Thursday, June 4, 2009

Hard Disk Drives: The Good, the Bad and the Ugly

Jon Elerath just published a wonderful paper in the June 2009 Communications of the ACM entitled "Hard Disk Drives: The Good, the Bad and the Ugly". Everyone, especially anyone who believes bit preservation is a solved problem, should read it. He clearly communicates the incredible complexity of the technology inside the familiar 3.5" drive form factor.

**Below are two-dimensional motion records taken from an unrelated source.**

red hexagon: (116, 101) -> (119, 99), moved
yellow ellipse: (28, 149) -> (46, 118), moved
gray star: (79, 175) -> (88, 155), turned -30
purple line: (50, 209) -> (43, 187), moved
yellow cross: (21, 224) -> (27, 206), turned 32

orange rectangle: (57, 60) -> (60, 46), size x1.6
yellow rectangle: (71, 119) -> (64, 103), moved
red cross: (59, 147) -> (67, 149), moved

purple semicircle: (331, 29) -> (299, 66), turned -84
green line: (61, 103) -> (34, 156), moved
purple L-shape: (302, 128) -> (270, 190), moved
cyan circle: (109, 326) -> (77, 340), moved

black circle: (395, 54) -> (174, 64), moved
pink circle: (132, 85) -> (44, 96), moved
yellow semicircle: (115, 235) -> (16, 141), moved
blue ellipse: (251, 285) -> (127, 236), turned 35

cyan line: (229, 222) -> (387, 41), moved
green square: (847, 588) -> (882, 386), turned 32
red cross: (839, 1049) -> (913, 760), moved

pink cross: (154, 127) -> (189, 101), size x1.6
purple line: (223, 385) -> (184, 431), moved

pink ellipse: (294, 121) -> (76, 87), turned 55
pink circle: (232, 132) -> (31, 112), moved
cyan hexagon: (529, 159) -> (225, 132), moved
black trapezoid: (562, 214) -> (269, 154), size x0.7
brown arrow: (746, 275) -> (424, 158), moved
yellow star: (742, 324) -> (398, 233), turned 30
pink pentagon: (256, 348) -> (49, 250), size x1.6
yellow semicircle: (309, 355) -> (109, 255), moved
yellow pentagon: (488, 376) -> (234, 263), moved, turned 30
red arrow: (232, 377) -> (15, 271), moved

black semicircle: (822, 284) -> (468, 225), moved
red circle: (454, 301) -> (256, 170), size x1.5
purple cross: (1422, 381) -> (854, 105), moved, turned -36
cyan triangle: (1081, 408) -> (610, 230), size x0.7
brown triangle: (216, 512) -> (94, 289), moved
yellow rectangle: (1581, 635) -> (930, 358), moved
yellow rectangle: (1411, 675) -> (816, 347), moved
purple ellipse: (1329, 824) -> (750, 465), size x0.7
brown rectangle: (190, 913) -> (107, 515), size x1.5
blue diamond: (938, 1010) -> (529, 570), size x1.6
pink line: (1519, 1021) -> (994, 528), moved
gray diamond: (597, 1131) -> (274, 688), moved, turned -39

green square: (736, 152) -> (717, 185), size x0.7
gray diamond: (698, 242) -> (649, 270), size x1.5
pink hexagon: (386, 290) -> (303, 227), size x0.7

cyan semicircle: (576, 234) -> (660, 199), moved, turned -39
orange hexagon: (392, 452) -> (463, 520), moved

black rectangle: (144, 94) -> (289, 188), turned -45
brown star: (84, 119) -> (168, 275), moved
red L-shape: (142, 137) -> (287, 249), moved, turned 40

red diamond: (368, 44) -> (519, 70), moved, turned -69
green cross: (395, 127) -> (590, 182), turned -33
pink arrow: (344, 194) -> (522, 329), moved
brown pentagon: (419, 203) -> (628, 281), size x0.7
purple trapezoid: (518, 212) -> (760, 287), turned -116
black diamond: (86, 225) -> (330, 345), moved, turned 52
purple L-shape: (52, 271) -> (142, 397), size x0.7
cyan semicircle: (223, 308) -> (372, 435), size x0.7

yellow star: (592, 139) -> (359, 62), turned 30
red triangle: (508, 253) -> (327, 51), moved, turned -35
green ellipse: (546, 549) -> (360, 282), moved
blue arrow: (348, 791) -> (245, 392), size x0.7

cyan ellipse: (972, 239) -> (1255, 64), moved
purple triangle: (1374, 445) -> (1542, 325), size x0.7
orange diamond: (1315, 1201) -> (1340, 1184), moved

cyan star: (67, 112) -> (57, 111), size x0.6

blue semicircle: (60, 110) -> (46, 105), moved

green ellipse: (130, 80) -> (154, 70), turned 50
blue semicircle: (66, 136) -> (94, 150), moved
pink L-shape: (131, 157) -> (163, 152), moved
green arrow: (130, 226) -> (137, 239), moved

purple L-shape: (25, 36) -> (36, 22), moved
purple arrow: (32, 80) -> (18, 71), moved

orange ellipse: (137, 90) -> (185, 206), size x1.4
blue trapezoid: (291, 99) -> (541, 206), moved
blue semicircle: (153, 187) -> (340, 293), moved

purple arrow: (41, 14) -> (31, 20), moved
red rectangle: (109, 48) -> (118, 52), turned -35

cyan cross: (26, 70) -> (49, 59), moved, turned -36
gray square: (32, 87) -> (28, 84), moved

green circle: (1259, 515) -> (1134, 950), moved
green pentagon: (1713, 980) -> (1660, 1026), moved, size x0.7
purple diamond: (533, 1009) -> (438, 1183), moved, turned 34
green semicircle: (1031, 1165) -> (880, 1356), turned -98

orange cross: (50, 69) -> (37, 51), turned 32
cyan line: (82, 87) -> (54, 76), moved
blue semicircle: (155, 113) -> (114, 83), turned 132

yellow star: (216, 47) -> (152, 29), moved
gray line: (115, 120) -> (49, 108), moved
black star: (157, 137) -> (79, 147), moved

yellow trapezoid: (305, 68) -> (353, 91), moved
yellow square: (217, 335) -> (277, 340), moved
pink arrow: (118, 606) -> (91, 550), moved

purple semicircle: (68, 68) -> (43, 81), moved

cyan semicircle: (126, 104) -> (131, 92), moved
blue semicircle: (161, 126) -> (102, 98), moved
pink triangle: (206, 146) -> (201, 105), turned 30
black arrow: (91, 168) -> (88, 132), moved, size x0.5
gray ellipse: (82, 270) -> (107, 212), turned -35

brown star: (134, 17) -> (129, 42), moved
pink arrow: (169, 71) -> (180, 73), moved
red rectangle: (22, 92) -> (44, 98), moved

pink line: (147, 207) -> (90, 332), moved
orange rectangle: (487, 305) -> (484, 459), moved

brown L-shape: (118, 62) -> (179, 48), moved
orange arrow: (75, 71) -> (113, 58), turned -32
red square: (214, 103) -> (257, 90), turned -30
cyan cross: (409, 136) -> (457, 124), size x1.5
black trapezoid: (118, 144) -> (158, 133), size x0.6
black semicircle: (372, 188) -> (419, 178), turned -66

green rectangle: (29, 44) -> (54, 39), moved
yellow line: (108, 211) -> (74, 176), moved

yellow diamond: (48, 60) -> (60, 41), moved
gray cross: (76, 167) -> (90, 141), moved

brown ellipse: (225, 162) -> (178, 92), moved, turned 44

Elerath reviews the range of hard disk failure modes, and shows how difficult it will be for disk manufacturers to maintain the drive reliability constant as disks get bigger. And even if they succeed in keeping drive reliability constant while the disk gets bigger, the bit reliability they deliver goes down. He says:
Multi-terabyte capacity drives using perpendicular recording will be available soon, increasing the probability of both correctable and uncorrectable errors by virtue of the narrowed track widths, lower flying heads, and susceptibility to scratching by softer particle contaminants.
Thus, as I have been saying for a while, just as we are trying to preserve larger and larger numbers of bits, the technologies we use to make those bits reliable are not keeping pace. Elerath concludes:
Only when these high-probability [failure] events are included in the optimization of the RAID operation will reliability improve. Failure to address them is a recipe for disaster.
I agree that RAID technology needs to adapt to the decreasing bit reliability and longer time to repair of newer disk drives. But, as I argued in my iPRES2008 paper (pdf), even if we do a good job of adapting RAID to cope with these problems we will still be many orders of magnitude below the reliability levels digital preservation needs.